Le associazioni di categoria piacentine lanciano l’allarme dopo che il Comune di Piacenza ha annunciato che mancherebbero 1,85 milioni di euro per “far quadrare” il bilancio di previsione 2017. “Ne siamo preoccupati come cittadini e, ancor più, come rappresentanti delle categorie economiche” – si legge in una nota a firma di Confindustria, Cna, Coldiretti, Confagricoltura, Confartigianato, Confocooperative, Confesercenti, Legacoop, Unione Commercianti e Libera Artigiani. “Negli anni – scrivono – abbiamo registrato una pessima consuetudine: se c’è un buco nel bilancio si chiude aumentando la Tari, soprattutto quella delle imprese. In queste settimane tutti i nostri iscritti, che hanno ricevuto gli avvisi di pagamento della tassa rifiuti appesantiti dell’8% rispetto al 2015, ci manifestano la nitida percezione di essere pesantemente vessati (anche) da questa tassa: percezione più che fondata, dal momento che gli aumenti, costanti, di questi ultimi anni, si traducono in percentuali da tasso di inflazione degli anni ’80. In pratica la quantificazione della Tari non ha nulla a che vedere con l’effettiva produzione dei rifiuti – scrivono –  le nostre aziende smaltiscono in proprio i rifiuti speciali, differenziano, ne riducono la produzione (quando cala il lavoro, purtroppo, fenomeno molto diffuso, calano anche le quantità di rifiuti): tutto questo non scalfisce minimamente i criteri di formazione della Tari.
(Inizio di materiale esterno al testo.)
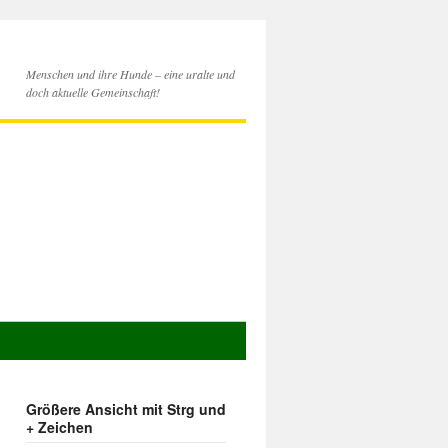
Menschen und ihre Hunde – eine uralte und
doch aktuelle Gemeinschaft!
Größere Ansicht mit Strg und
+ Zeichen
Nel frattempo leggiamo, nella delibera del Consiglio Comunale con cui si sono approvate le tariffe Tari 2016, che la loro quantificazione comprende, tra l’altro, i costi per l’attività di controllo e accertamento per i mancati pagamenti e le utenze non dichiarate e quelli per gli insoluti. Non possiamo più accettare di farci carico delle debolezze e delle carenze altrui”.

Chiediamo pertanto di essere coinvolti, di poterci confrontare con l’Amministrazione, prima che le decisioni vengano assunte” – conclude la nota.